In 1991, he debated William Lane Craig in a debate 'Humanism vs Christianity'.

==Media and cultural representations==
Morgentaler was the subject of a 1984 National Film Board of Canada documentary Democracy on Trial: The Morgentaler Affair, directed by Paul Cowan.

In 2005, the CTV television network produced a television movie documenting Morgentaler's life and practice called Choice: The Henry Morgentaler Story. The movie is described thus: "It chronicles how the physician defiantly began his fight for women's reproductive rights in 1967, even serving time in a Quebec prison in 1975 on abortion charges. The story culminates with the Supreme Court of Canada deciding to strike down this country's abortion laws in 1988." In an interview with CTV, Morgentaler explains: "I got involved because this was, for me, a fight for justice, for fundamental justice, and the fact that I could possibly do something to help women in spite of a law which did not allow me to do it." "I was willing to go to jail, I was willing to die for it," he told CTV's Canada AM Wednesday. "So when I look back on it, I look at a life of achievement because I achieved a great deal and I'm very proud of it."

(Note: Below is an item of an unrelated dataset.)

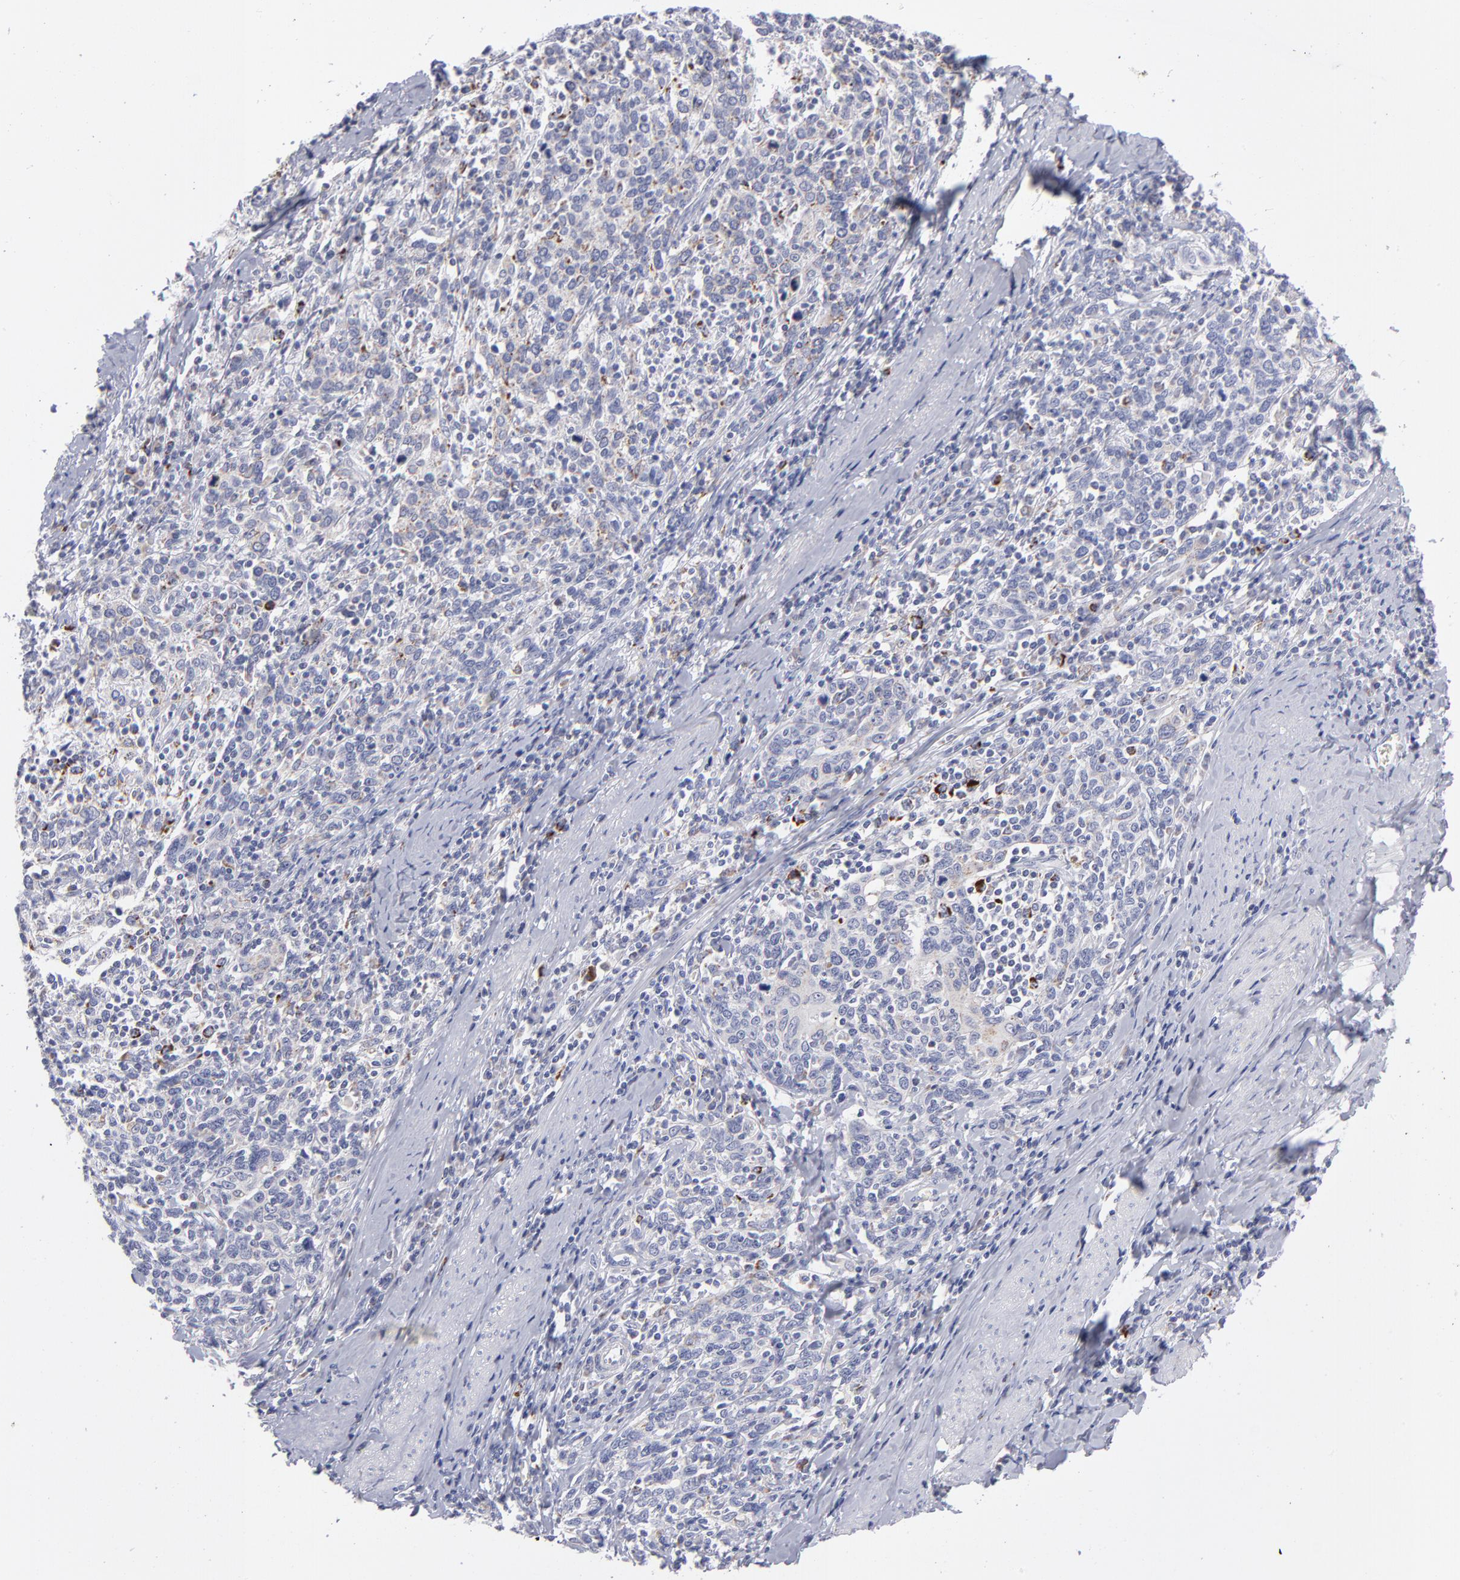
{"staining": {"intensity": "weak", "quantity": "25%-75%", "location": "cytoplasmic/membranous"}, "tissue": "cervical cancer", "cell_type": "Tumor cells", "image_type": "cancer", "snomed": [{"axis": "morphology", "description": "Squamous cell carcinoma, NOS"}, {"axis": "topography", "description": "Cervix"}], "caption": "Tumor cells exhibit low levels of weak cytoplasmic/membranous staining in about 25%-75% of cells in cervical cancer.", "gene": "MTHFD2", "patient": {"sex": "female", "age": 41}}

A famous Montreal Gazette editorial cartoon by Terry Mosher lampooned Montreal Mayor Jean Drapeau's prediction that "the Montreal Olympics can no more have a deficit, than a man can have a baby." After the financially disastrous 1976 Summer Olympics, he drew a cartoon of a pregnant Drapeau placing a telephone call to Morgentaler.

The alternative rock band Me Mom and Morgentaler used the doctor as the inspiration for its name.

A vandalized name plate from the Toronto Morgentaler Clinic is kept in the Canadian Women's Movement Archives (CWMA) at the University of Ottawa Library's Archives and Special Collections.